Es geht dabei nicht ums Große, Ganze, sondern um die Umbaupläne des Hauptbahnhofs, von denen – kurz nach der Volksabstimmung – eine Neufassung vorgelegt wurde. Die Bahn kürzte die ursprünglich geplanten fünf Bahnsteige auf vier herunter. Gemäß dem Antrag auf eine Änderung des Planfeststellungsverfahrens vom 16. Dezember 2011, den die DB Netz AG beim Regierungspräsidium Tübingen einreichte, braucht es den Ulmer Ostbahnhof, auf dem bisher Reisezüge abgestellt werden, nach Fertigstellung der Neubaustrecke nicht mehr. Mit dem Areal soll gleich auch ein geplanter fünfter Bahnsteig für Nahverkehrszüge entfallen. Begründung: nach einer neuen Prognose, die im Bundesverkehrswegeplan von 2010 steht, reduzieren sich die Zugzahlen im Bereich Ulm bis zum Jahr 2025. „Außerdem haben Fahrbarkeitsprüfungen gezeigt, dass wir diesen Bahnsteig nicht mehr benötigen“, präzisiert ein Bahn-Sprecher. Möglich sei die Einsparung durch „Optimierungen im Spurplan“. Welche Summe die Bahn einzusparen gedenkt, um wie viele Züge es wirklich geht, wird nicht verraten.

Der Protest setzte spät ein

Es dauerte einige Monate, bis den Ulmer Institutionen die Bedeutung der Planänderung aufging. Die Region hat schließlich ehrgeizige Ziele, sie will sich zwischen den Metropolregionen Stuttgart und München als eigenständige Kraft etablieren. Dazu gehören S-Bahn-Pläne. Ihnen liegt bis jetzt ein Grobkonzept baden-württembergisch-bayerischer Grenzkommunen und Wirtschaftsverbände vor, Arbeitstitel: „Regio-S-Bahn Donau-Iller“. Dem Konzept fehlen entscheidende Detailangaben zu prognostizierten Fahrgastzahlen, Betriebskosten und Betreiber. Nur eines scheint klar: ohne eigenen Bahnhofsanschluss in Ulm bleibt die S-Bahn wohl Illusion.

Jetzt wird wieder Lobby gemacht von Ulm aus, aber anders herum, gegen die Bahn. Die örtliche Industrie- und Handelskammer, die vor dem Verwaltungsgerichtshof aktuell für den Erhalt ihres Großplakats pro Stuttgart 21 kämpft, forderte die Bahn öffentlich auf, an ihren Plänen für einen fünften Bahnsteig festzuhalten.
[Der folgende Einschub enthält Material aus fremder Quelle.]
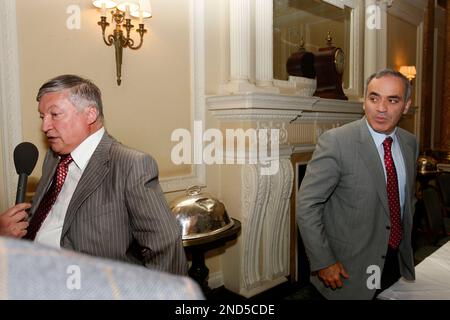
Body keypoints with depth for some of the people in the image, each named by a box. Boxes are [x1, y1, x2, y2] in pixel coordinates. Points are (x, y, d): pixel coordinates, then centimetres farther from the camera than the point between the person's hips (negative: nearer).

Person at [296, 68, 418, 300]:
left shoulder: (410, 143, 1)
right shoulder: (336, 141, -21)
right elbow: (306, 205, -20)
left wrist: (406, 244, 15)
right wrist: (323, 263, -18)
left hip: (398, 263, 6)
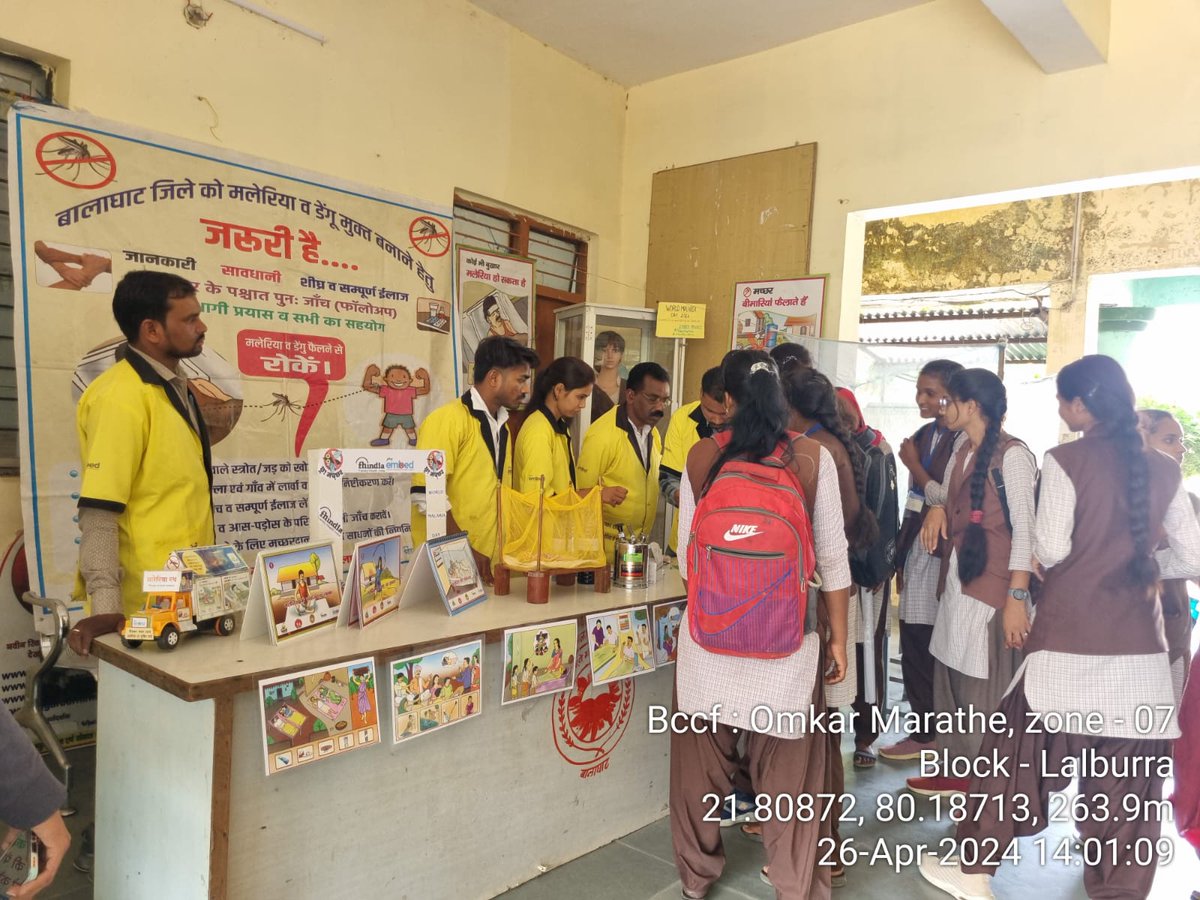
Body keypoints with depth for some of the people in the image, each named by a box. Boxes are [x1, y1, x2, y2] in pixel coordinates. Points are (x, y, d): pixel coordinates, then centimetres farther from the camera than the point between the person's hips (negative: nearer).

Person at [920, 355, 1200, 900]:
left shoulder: (1066, 461, -9)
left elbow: (1050, 548, -12)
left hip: (1070, 640, -4)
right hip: (1140, 648, 4)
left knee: (1019, 752, 9)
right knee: (1128, 775, 12)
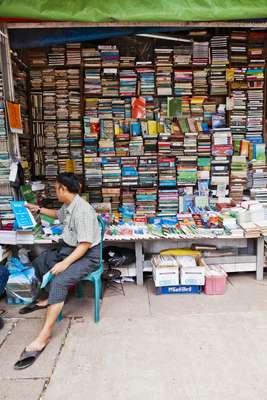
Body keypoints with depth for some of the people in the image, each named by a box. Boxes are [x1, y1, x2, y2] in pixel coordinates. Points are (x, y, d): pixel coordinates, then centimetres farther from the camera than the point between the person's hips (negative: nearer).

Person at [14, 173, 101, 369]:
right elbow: (58, 214, 31)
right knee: (39, 262, 21)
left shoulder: (82, 211, -26)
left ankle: (44, 336, -26)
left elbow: (85, 244, -29)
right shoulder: (68, 206, 4)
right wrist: (38, 209, 30)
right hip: (68, 248, 10)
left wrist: (65, 263, -31)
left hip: (87, 255, -10)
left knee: (59, 281, -30)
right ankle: (45, 299, 39)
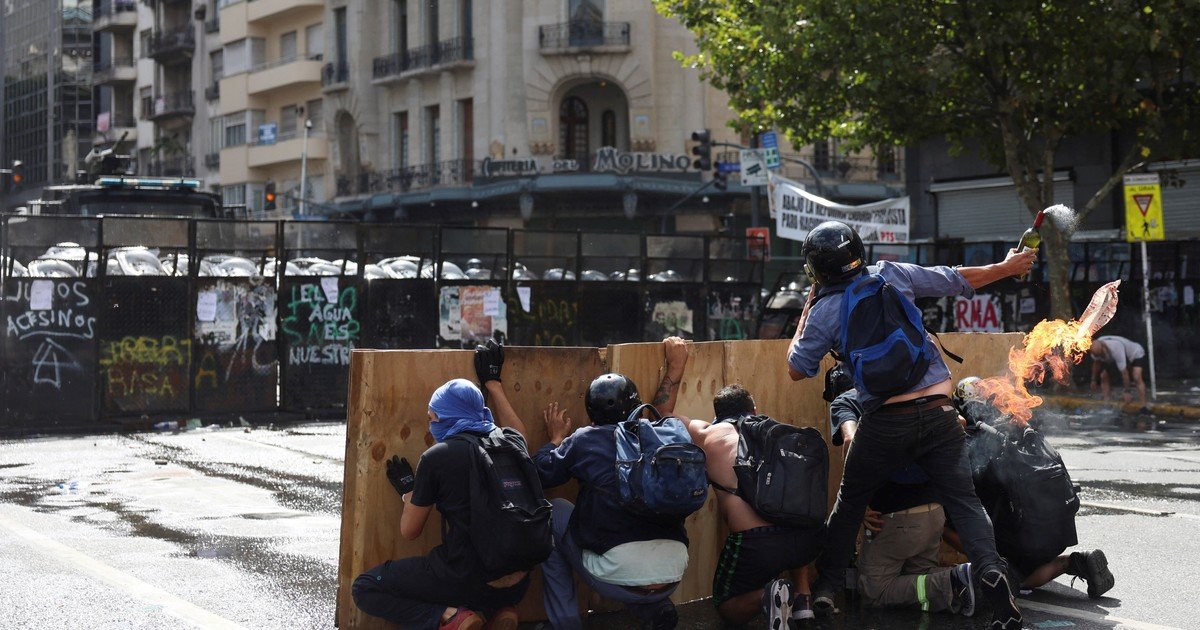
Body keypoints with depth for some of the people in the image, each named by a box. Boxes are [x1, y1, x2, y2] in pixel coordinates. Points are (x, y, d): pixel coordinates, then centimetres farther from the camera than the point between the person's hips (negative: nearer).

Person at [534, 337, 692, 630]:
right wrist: (675, 366, 46)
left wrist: (557, 439, 30)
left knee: (553, 511, 16)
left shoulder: (584, 441, -1)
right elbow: (663, 413, 33)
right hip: (673, 578, 5)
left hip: (619, 582, -5)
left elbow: (540, 474, 12)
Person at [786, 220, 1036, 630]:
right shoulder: (893, 274, 6)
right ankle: (989, 568, -19)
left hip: (885, 423, -1)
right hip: (938, 411, 1)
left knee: (850, 501, 17)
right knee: (963, 499, 3)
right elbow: (956, 280, 16)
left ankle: (827, 585, 17)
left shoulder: (823, 312, 0)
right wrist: (1006, 267, 31)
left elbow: (797, 369, 12)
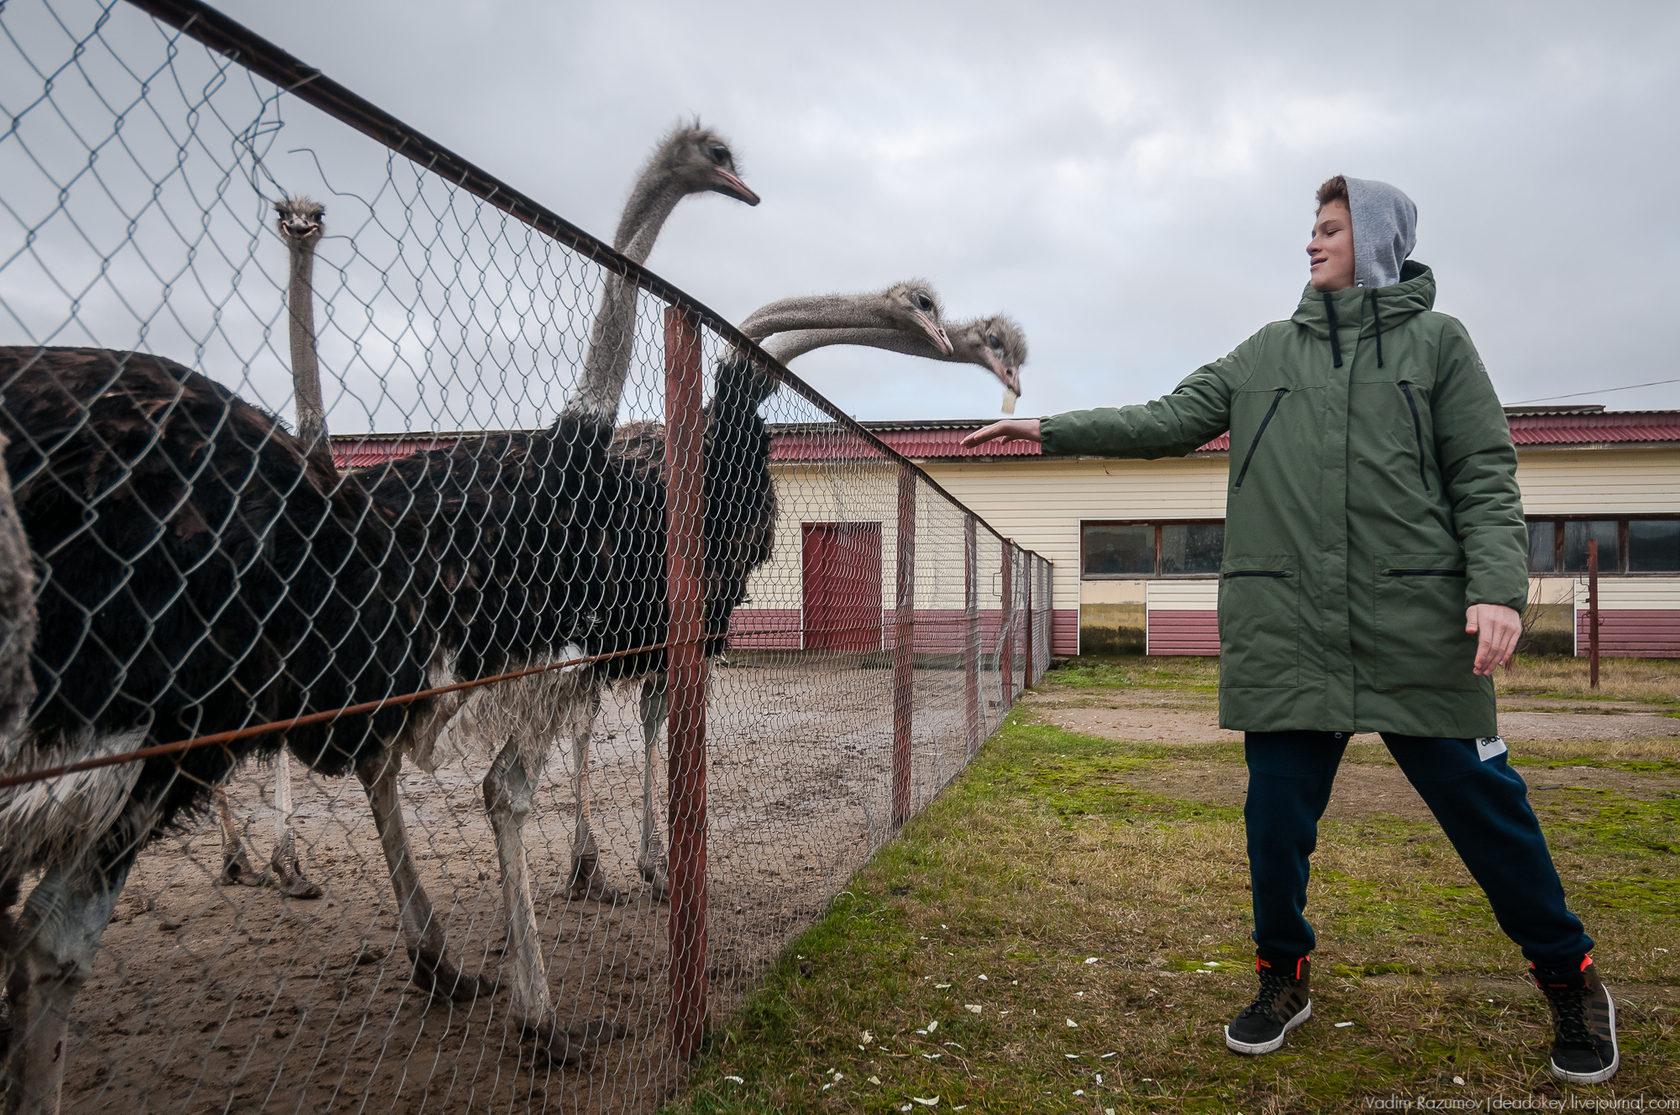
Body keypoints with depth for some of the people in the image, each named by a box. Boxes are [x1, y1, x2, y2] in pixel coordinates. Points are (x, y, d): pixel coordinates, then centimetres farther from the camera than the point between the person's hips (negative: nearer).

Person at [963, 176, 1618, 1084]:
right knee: (1277, 812, 5)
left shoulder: (1435, 341, 8)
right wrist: (1053, 430, 3)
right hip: (1286, 633, 2)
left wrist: (1498, 587, -11)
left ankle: (1570, 982, 26)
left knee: (1481, 801, 3)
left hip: (1417, 625, -2)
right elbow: (1170, 422, 12)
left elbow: (1486, 476, 3)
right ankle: (1283, 976, 27)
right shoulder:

Der Regionalverband Donau-Iller trat am 10. Juli eilig zu einer Sondersitzung zusammen und formulierte nachher die Forderung ans Land und die Bahn AG, dass der „im Finanzierungsvertrag ( . . .) vom 30. März 2009 beschriebene Neubau eines 5. Bahnsteigs (. . .) wie vereinbart (. . .) realisiert wird“. Der Ulmer Gemeinderat, der im laufenden Planänderungsverfahren Stellung beziehen muss, einigte sich auf einen scharfen Protestschrieb.

Auch das Verkehrsministerium ist alarmiert, seit die Ulmer Abgeordneten Martin Rivoir (SPD) und Jürgen Filius (Grüne) sich in Namen ihrer Fraktionen zu Wort meldeten und beim Land beantragten, „sich nachdrücklich für den Bau eines fünften Bahnsteigs im Ulmer Hauptbahnhof“ einzusetzen. Beigefügt waren die Protestschreiben von zwölf Trägern öffentlicher Belange, darunter dem bayerischen Staatsministerium für Wirtschaft und Verkehr.

Der Vekehrsminister setzt sich für die S-Bahn ein

Der grüne Verkehrsminister Winfried Hermann hat in seiner Antwort vom 20. Juni seine Sympathie für die Ulmer S-Bahn-Pläne ausgedrückt; das Land habe „seine Bedenken fristgerecht in das Planfeststellungsverfahren eingebracht“. Ein Manko des Ulmer Protests kann aber auch der Verkehrsminister nicht beseitigen.

Ein Sprecher der Bahn in Stuttgart formuliert es in aller Kälte: Das von den grenznahen Befürwortern geforderte S-Bahn-Konzept habe „überhaupt nichts mit der Neubaustrecke Wendlingen–Ulm zu tun“. Das S-Bahn-Vorhaben selber sei nebulös. „Wir kennen keinen Plan.“ Die Bahn sei hingegen verpflichtet, „sorgsam mit den Investitionsmitteln umzugehen“. Für Gespräche mit den Ulmer Protestführern über die vom Regierungspräsidium anberaumten Erörterungstermine hinaus, so heißt es, sehe man keinen Anlass.